RI News Portal. Jakarta. 14 September 2025 — Di tengah musim hujan yang semakin tak terduga, banjir yang melanda Bali baru-baru ini bukan sekadar bencana alam biasa. Menurut Menteri Lingkungan Hidup (LH) Hanif Faisol Nurofiq, peristiwa ini menjadi indikator jelas atas kerentanan sistem tata kelola lingkungan di wilayah tersebut. Dalam pernyataannya pada Minggu (14/9/2025), Hanif menyoroti bagaimana ketidakintegrasian pengelolaan sampah dari hulu hingga hilir memperburuk dampak bencana, meskipun curah hujan ekstrem mencapai 245,75 milimeter hanya dalam satu hari.
Persoalan sampah, yang sering dianggap sepele, justru menjadi katalisator utama dalam memperbesar skala kerusakan. Hanif menjelaskan bahwa kebiasaan masyarakat membuang sampah secara sembarangan masih merajalela, menyebabkan tumpukan limbah menyumbat aliran sungai. “Akibatnya, debit air yang luar biasa besar gagal terserap, memicu banjir yang seharusnya bisa dicegah,” ujarnya. Pendekatan akademis terhadap isu ini mengingatkan kita pada konsep “ekosistem layanan” dalam ekologi, di mana gangguan pada satu elemen—seperti aliran air yang tersumbat—dapat meruntuhkan keseimbangan keseluruhan lingkungan.

Lebih lanjut, Menteri menyoroti ketidakmampuan fasilitas pengolahan sampah dalam menangani volume harian yang terus melonjak. Kurangnya pengawasan di daerah aliran sungai memperburuk situasi, dengan sampah plastik, organik, hingga material konstruksi menumpuk tanpa kendali. Dalam perspektif jurnalistik akademis, hal ini mencerminkan kegagalan dalam menerapkan prinsip “zero waste” yang telah menjadi diskursus global sejak dekade terakhir. Bali, sebagai destinasi pariwisata utama, seharusnya menjadi model, namun realitas menunjukkan sebaliknya: ketergantungan pada infrastruktur usang yang tidak mampu menyesuaikan dengan pertumbuhan populasi dan aktivitas ekonomi.
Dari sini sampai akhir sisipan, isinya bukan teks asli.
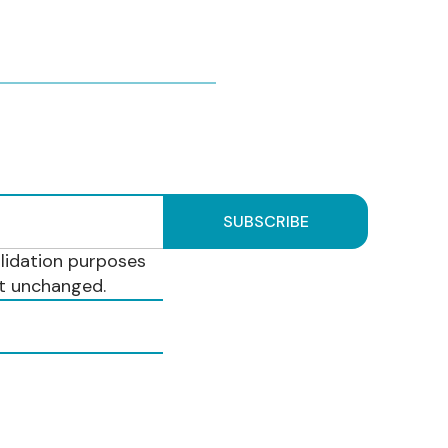
validation purposes
ft unchanged.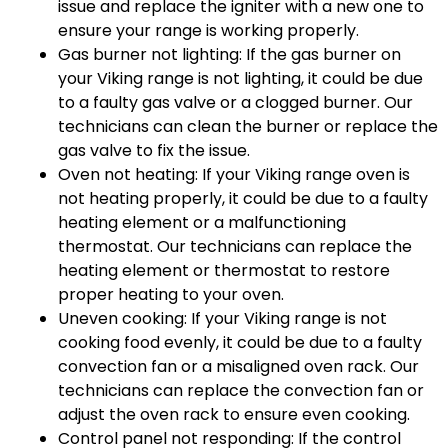
issue and replace the igniter with a new one to
ensure your range is working properly.
Gas burner not lighting: If the gas burner on
your Viking range is not lighting, it could be due
to a faulty gas valve or a clogged burner. Our
technicians can clean the burner or replace the
gas valve to fix the issue.
Oven not heating: If your Viking range oven is
not heating properly, it could be due to a faulty
heating element or a malfunctioning
thermostat. Our technicians can replace the
heating element or thermostat to restore
proper heating to your oven.
Uneven cooking: If your Viking range is not
cooking food evenly, it could be due to a faulty
convection fan or a misaligned oven rack. Our
technicians can replace the convection fan or
adjust the oven rack to ensure even cooking.
Control panel not responding: If the control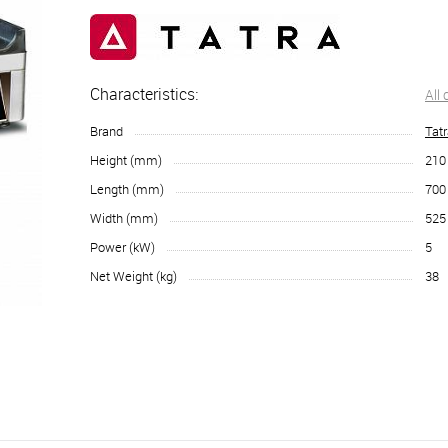
Characteristics:
All
Brand
Tat
Height (mm)
210
Length (mm)
700
Width (mm)
525
Power (kW)
5
Net Weight (kg)
38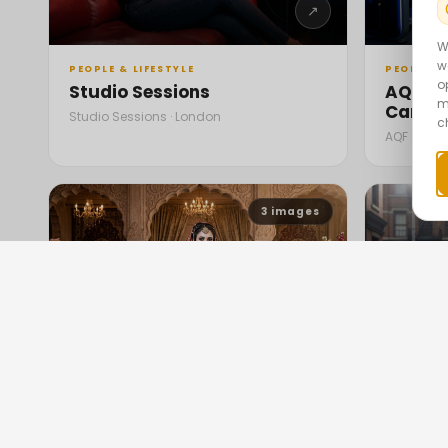
↗
W
w
PEOPLE & LIFESTYLE
PEOPLE & 
o
Studio Sessions
AQF Sp
m
Campa
Studio Sessions · London
c
AQF Sports
3
images
↗
PEOPLE & LIFESTYLE
PEOPLE & 
Bridal Showcase Showdown
Marily
Street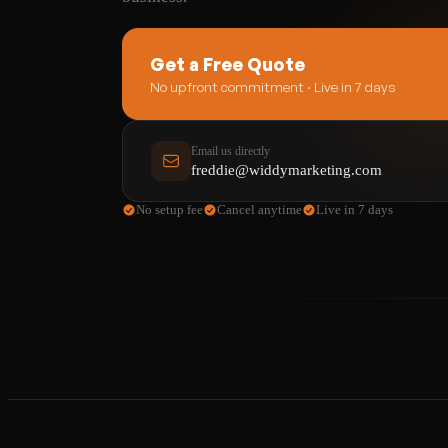
Get a Free Quote
No upfront commitment · Live in 7 days
Email us directly
freddie@widdymarketing.com
No setup fee
Cancel anytime
Live in 7 days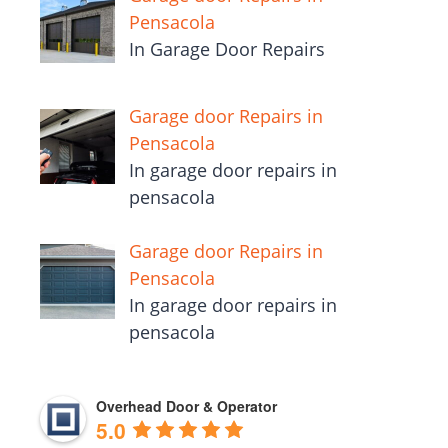
Pensacola
In Garage Door Repairs
Garage door Repairs in
Pensacola
In garage door repairs in
pensacola
Garage door Repairs in
Pensacola
In garage door repairs in
pensacola
Overhead Door & Operator
5.0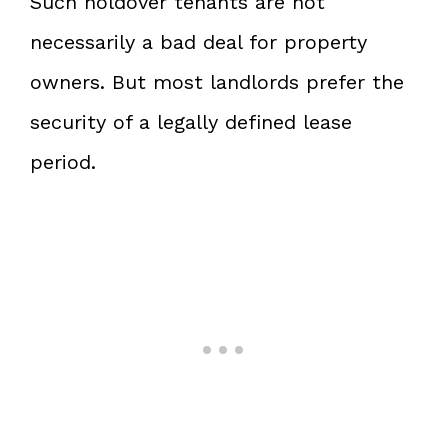
Such holdover tenants are not
necessarily a bad deal for property
owners. But most landlords prefer the
security of a legally defined lease
period.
Baca juga : Palembang Percepat Perbaikan Drainase Sungai Musi untuk Cegah Banjir Musiman
Hanif menegaskan bahwa solusi harus dimulai dari akar masalah, yaitu penyelesaian sampah di sumbernya. “Ini bukan lagi isu kebersihan semata, melainkan ancaman nyata bagi daya dukung lingkungan dan keselamatan manusia,” katanya. Pernyataan ini selaras dengan kajian interdisipliner di bidang lingkungan hidup, yang memandang sampah sebagai elemen dalam rantai kerentanan sosial-ekologis. Kerugian yang ditimbulkan tidak hanya bersifat material, tapi juga mengganggu stabilitas komunitas lokal, termasuk dampak psikologis pada korban banjir.
Untuk mengatasi hal ini, pemerintah tengah merancang langkah-langkah strategis yang berfokus pada pemberdayaan masyarakat. Di antaranya adalah penguatan pengelolaan sampah berbasis komunitas, pembangunan fasilitas pengolahan modern di tingkat kabupaten/kota, serta integrasi penegakan hukum terhadap pembuangan ilegal. Hanif juga menekankan sinergi dengan sektor swasta dan kelompok masyarakat sipil untuk mengurangi timbunan sampah dari hulu. “Pendekatan ini sejalan dengan prinsip ekonomi sirkular, di mana limbah diubah menjadi sumber daya baru,” tutupnya.